- **TASK STATEMENT**
Transcribe every entry word for word, but skip the images.

Spatial grounding data:
▬▬▬

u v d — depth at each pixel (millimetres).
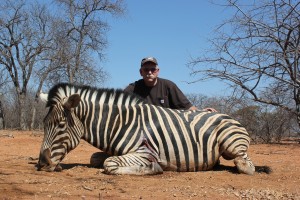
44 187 4027
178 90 6367
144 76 6234
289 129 15742
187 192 3992
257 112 13922
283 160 7605
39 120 32188
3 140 12461
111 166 4879
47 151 5094
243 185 4551
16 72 31797
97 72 31359
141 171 4953
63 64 31125
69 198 3566
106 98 5430
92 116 5305
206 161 5438
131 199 3617
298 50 9164
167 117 5414
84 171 5203
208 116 5633
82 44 31953
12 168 5445
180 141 5309
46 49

▬▬▬

- **WORKED SOLUTION**
u v d — depth at each pixel (millimetres).
44 187 4027
178 90 6367
144 76 6234
289 129 15742
187 192 3992
257 112 13922
283 160 7605
39 120 32188
3 140 12461
111 166 4879
47 151 5094
243 185 4551
16 72 31797
97 72 31359
141 171 4953
63 64 31125
69 198 3566
106 98 5430
92 116 5305
206 161 5438
131 199 3617
298 50 9164
167 117 5414
84 171 5203
208 116 5633
82 44 31953
12 168 5445
180 141 5309
46 49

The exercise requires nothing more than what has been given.